┌──

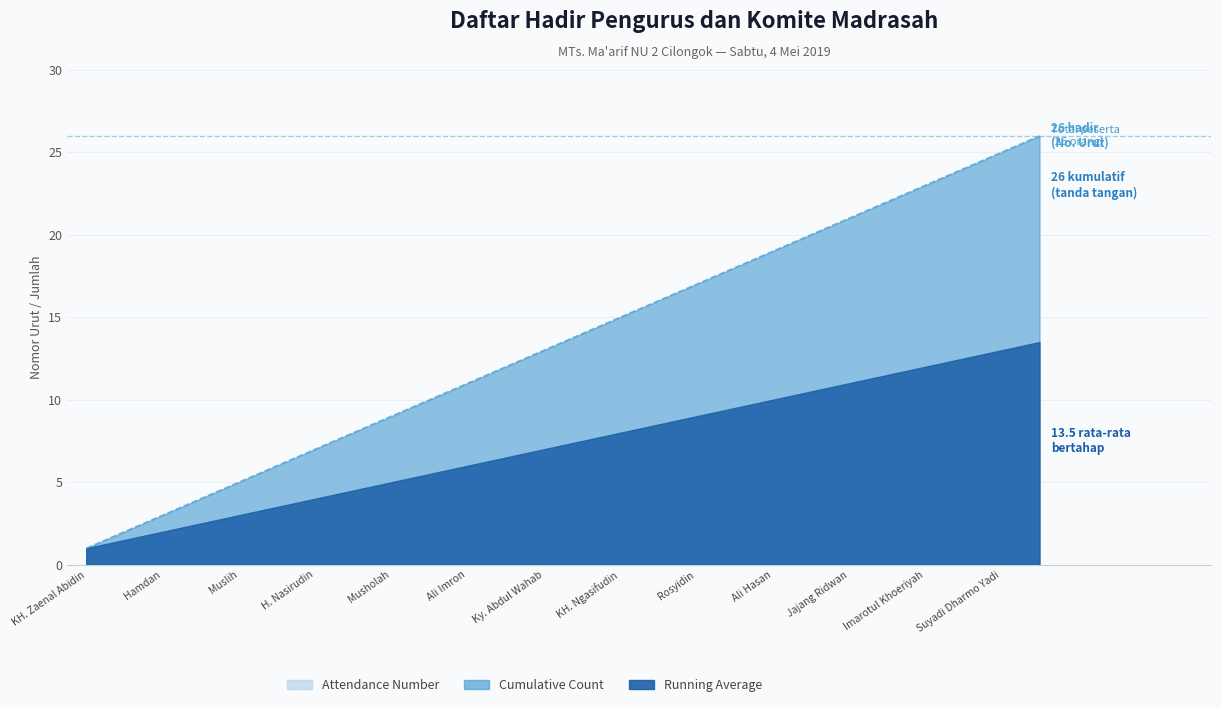

At which category does the chart reach its minimum across all series?

KH. Zaenal Abidin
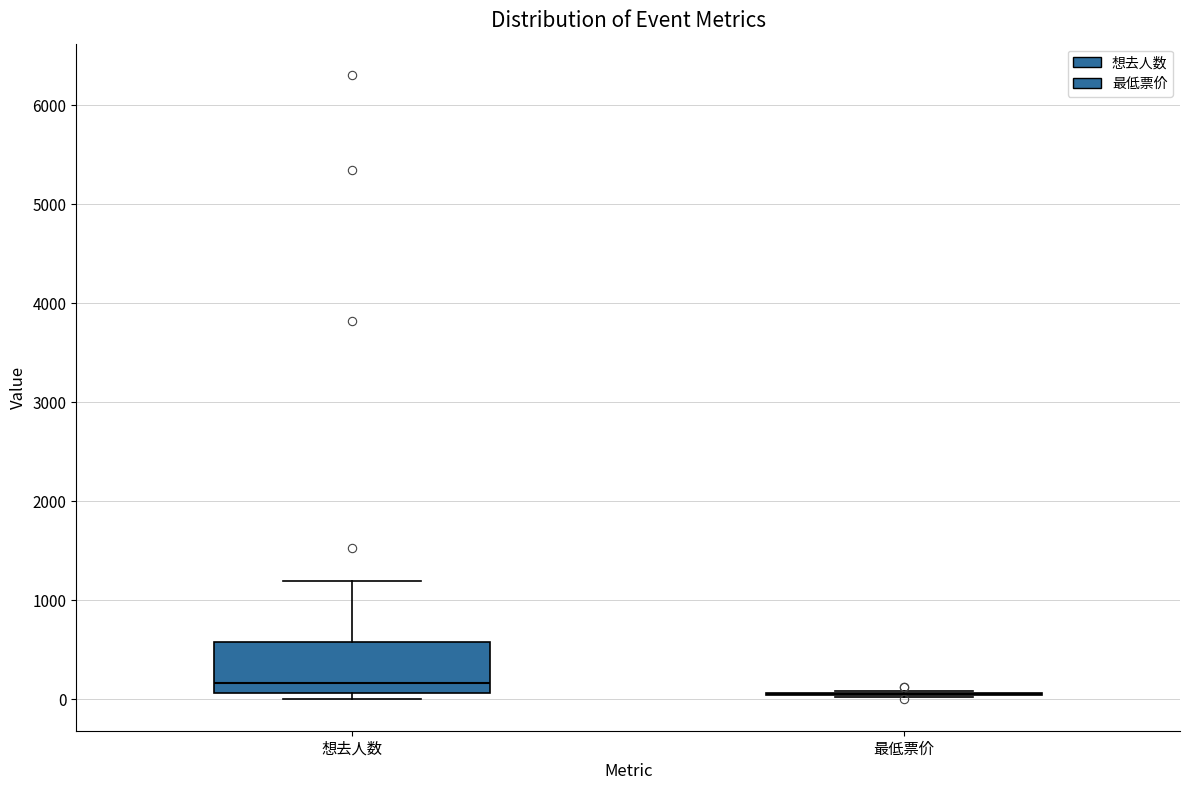

Comparing the boxes themselves (not the whiskers), which one is the tallest?

想去人数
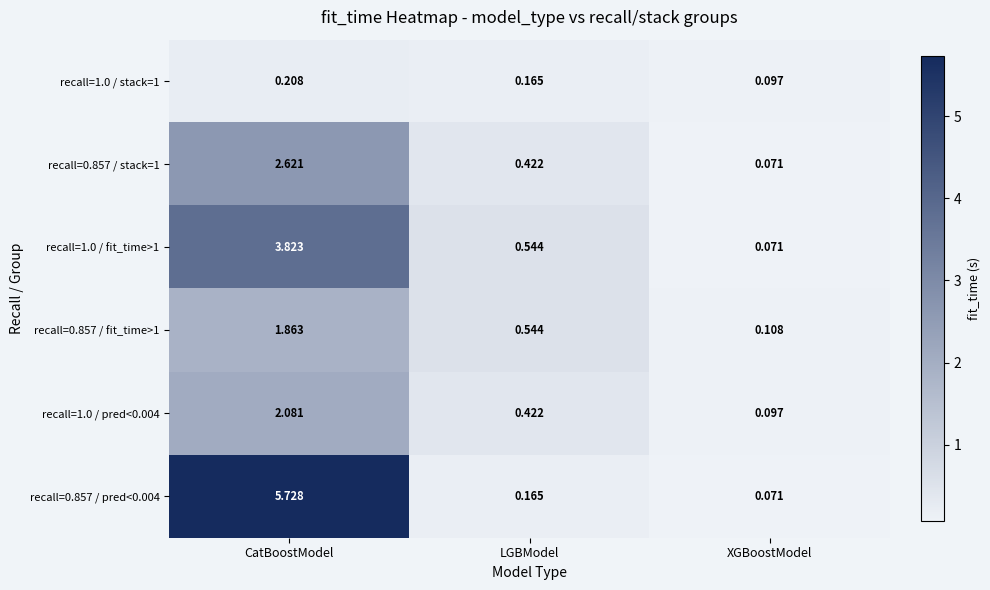

List the labels in order of recall=1.0 / pred<0.004 value, largest first.

CatBoostModel, LGBModel, XGBoostModel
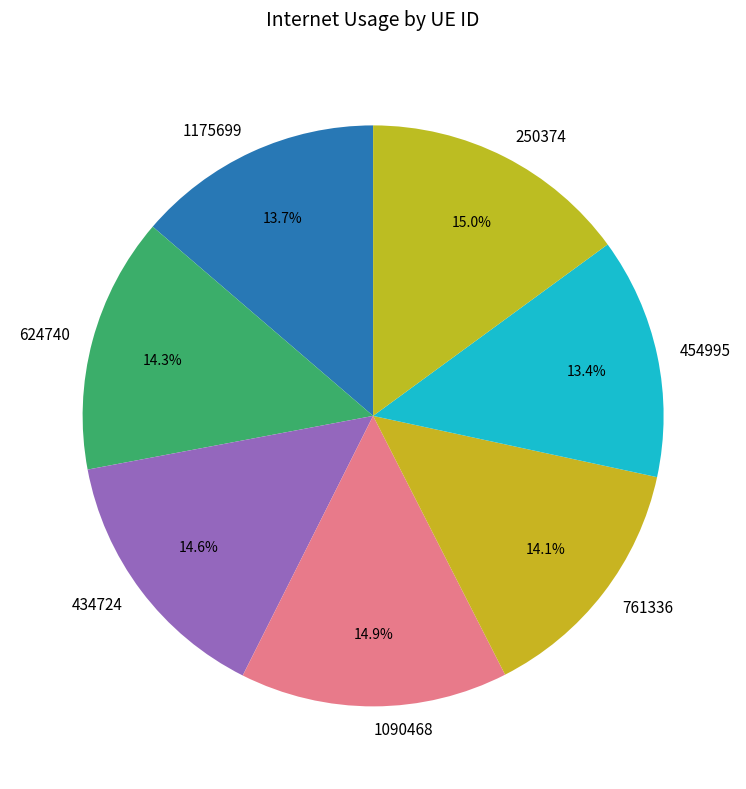

Does 434724 represent more than half of the total?

No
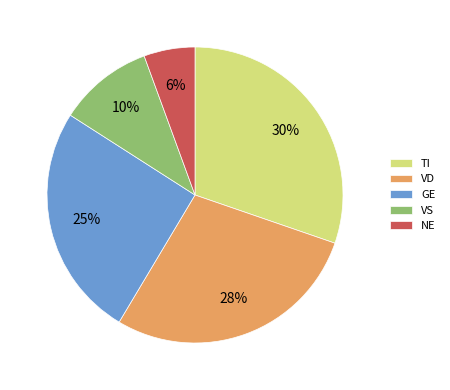

Which category has the biggest portion of the pie?

TI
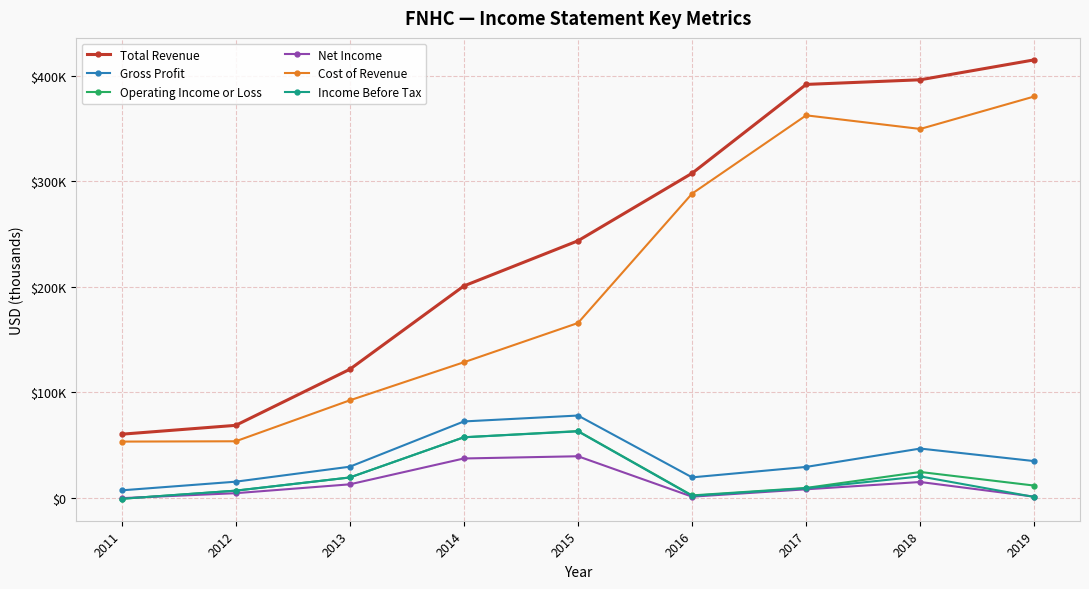

Does the chart have visible grid lines?

Yes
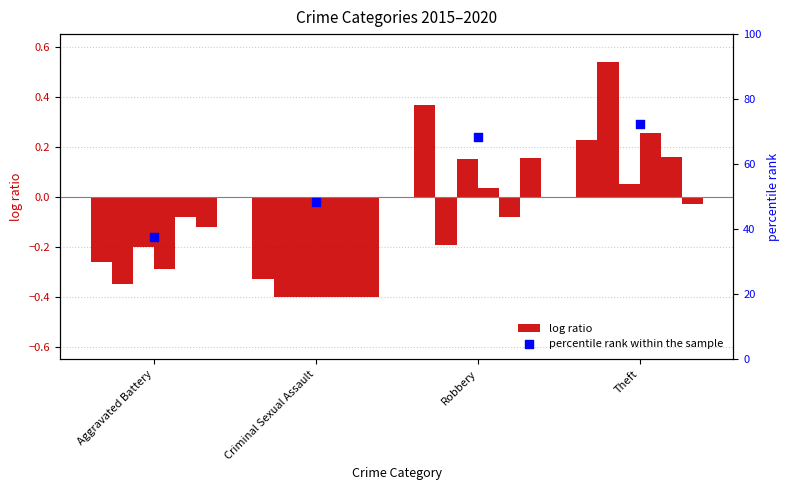

Approximately how many times larger is the value at Robbery compared to Aggravated Battery?

1.8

└──

TASK:
Copy the listing above word for word, every line of it, but leave out the pictures.

FINAL ANSWER:
At which category does the chart reach its minimum across all series?

KH. Zaenal Abidin

Comparing the boxes themselves (not the whiskers), which one is the tallest?

想去人数

List the labels in order of recall=1.0 / pred<0.004 value, largest first.

CatBoostModel, LGBModel, XGBoostModel

Does 434724 represent more than half of the total?

No

Which category has the biggest portion of the pie?

TI

Does the chart have visible grid lines?

Yes

Approximately how many times larger is the value at Robbery compared to Aggravated Battery?

1.8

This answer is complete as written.